If you split everything into small budget ad sets you will lose much of the optimisation that oCPM offers and get more volatile performance from the ads.

This is however something to test. Some people will find scaling with ad set duplication works better for them. Personally, and especially for whitehat leadgen with broad appeal to large audiences, oCPM with higher budget ad sets makes more sense.


05-01-2015 09:08 AM #11 Chunk (Member)

Thanks Zeno! I am VERY grateful for your helping hand! Thanks!

Some questions still pop up in my head:

Quote Originally Posted by zeno View Post
You can test CPC or oCPM, they perform differently and should be treated as a split-test.
You mean CPM/oCPM should be treated as a split test. Yes?

Another question: when should I switch to CPC?
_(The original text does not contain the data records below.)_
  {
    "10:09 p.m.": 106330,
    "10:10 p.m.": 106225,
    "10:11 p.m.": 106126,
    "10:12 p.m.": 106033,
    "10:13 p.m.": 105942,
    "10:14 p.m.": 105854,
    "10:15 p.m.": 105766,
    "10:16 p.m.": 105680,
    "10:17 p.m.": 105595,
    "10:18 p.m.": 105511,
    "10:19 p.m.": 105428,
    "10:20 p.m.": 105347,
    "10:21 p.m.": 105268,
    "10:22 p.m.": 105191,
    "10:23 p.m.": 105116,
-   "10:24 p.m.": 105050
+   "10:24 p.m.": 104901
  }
Quote Originally Posted by zeno View Post
Targeting broader often nets lower CPMs
Well, if you say: 'Often', it is not always the case, so i should experiment with it and check out the different CPMs. Yes?

Quote Originally Posted by zeno View Post
If your campaign can be tailored to people with specific interests, try to do that first.
Thanks for the advice! Ok, what should be the minimal group size to be a nice campaign to work with? You dont want your campaign to dry up within a few days.
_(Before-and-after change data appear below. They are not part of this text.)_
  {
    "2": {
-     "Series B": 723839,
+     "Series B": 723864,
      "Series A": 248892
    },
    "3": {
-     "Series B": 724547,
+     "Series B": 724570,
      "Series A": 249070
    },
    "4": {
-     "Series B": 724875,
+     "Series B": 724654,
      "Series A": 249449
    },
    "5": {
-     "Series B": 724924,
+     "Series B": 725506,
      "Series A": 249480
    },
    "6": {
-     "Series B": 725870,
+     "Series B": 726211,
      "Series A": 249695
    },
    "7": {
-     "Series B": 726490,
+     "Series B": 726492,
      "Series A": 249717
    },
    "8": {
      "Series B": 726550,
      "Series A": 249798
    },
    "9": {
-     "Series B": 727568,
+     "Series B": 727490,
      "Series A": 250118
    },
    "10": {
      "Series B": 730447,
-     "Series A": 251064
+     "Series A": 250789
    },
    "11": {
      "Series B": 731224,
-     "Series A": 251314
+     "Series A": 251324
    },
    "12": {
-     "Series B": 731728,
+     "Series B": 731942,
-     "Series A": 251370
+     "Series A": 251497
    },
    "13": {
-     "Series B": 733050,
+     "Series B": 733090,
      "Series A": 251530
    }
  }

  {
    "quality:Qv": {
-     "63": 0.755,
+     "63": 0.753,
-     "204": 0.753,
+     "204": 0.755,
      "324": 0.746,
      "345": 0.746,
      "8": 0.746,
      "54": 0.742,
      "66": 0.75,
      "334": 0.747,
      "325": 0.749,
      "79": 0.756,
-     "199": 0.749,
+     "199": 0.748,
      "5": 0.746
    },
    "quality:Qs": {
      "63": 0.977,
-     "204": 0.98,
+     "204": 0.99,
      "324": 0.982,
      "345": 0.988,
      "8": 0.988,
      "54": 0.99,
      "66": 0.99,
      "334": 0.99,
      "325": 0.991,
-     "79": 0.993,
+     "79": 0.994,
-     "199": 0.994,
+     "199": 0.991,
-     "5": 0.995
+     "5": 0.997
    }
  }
Quote Originally Posted by zeno View Post
oCPM with higher budget ad sets makes more sense.
Ok, thanks for the insight! I will experiment with this!

Once again, thanks!


05-01-2015 09:15 AM #12 cmdeal (Veteran Member)

Hey there, many if these are really basic questions. I would suggest you spend some time training yourself up on Facebook first.

You can take this course https://facebook.exceedlms.com/student/catalog and then after you have passed all the courses, you will pretty much know the basics of how the Facebook platform works.


05-01-2015 09:24 AM #13 Chunk (Member)

@ cmdeal, yes I will do that too, pinky swear. Still, if anyone can answer these last questions: that would be awesome!


05-01-2015 09:30 AM #14 cmdeal (Veteran Member)

My own experience in asking others for help has been that this is much more effective when the other party sees that I have done all that I can to try to figure out the issue myself before asking.

Just sayin.


05-03-2015 02:33 PM #15 zeno (Administrator)

Quote Originally Posted by Chunk View Post
Thanks Zeno! I am VERY grateful for your helping hand! Thanks!

Some questions still pop up in my head:

1. You mean CPM/oCPM should be treated as a split test. Yes?

2. Another question: when should I switch to CPC?

3. Well, if you say: 'Often', it is not always the case, so i should experiment with it and check out the different CPMs. Yes?

4. Thanks for the advice! Ok, what should be the minimal group size to be a nice campaign to work with? You dont want your campaign to dry up within a few days.

1. Yes, absolutely. They are fundamentally different on Facebook.

2. You don't really switch to CPC at any point, it's just another bidding mode to test which has pros/cons, is more weighted on CTR, and makes you pay per action rather than impression (which results in you paying multiple times for the same user performing multiple actions). It's closest analogue in performance will be oCPM(clicks). Just another bid mode to test.

3. Yes. Only your data will answer the most precise questions.

4. It depends on the value attached to your audience. If you are selling insurance for Bentleys to a highly targeted audience of 5,000 then it may be worth it, even if you can only get 2,000 impressions a day, if this results in $100 spend and potentially $1000 in revenue.

But, as a guide, if you can reach them all in a day with under $100 spend then it's probably too small (so this depends on CPM for the audience!).